— TRY IT —
Write the records out again in full, word for word.

— SOURCE INFORMATION —
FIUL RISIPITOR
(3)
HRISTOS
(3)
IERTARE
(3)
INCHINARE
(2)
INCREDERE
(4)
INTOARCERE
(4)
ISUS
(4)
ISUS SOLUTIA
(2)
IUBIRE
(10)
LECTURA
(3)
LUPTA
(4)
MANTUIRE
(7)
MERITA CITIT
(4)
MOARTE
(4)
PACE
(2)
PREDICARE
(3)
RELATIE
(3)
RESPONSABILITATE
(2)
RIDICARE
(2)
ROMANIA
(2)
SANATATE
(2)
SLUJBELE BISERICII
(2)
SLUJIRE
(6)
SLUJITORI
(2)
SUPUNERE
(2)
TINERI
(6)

— RESPONSE FOR THIS EXERCISE —
FIUL RISIPITOR
(3)
HRISTOS
(3)
IERTARE
(3)
INCHINARE
(2)
INCREDERE
(4)
INTOARCERE
(4)
ISUS
(4)
ISUS SOLUTIA
(2)
IUBIRE
(10)
LECTURA
(3)
LUPTA
(4)
MANTUIRE
(7)
MERITA CITIT
(4)
MOARTE
(4)
PACE
(2)
PREDICARE
(3)
RELATIE
(3)
RESPONSABILITATE
(2)
RIDICARE
(2)
ROMANIA
(2)
SANATATE
(2)
SLUJBELE BISERICII
(2)
SLUJIRE
(6)
SLUJITORI
(2)
SUPUNERE
(2)
TINERI
(6)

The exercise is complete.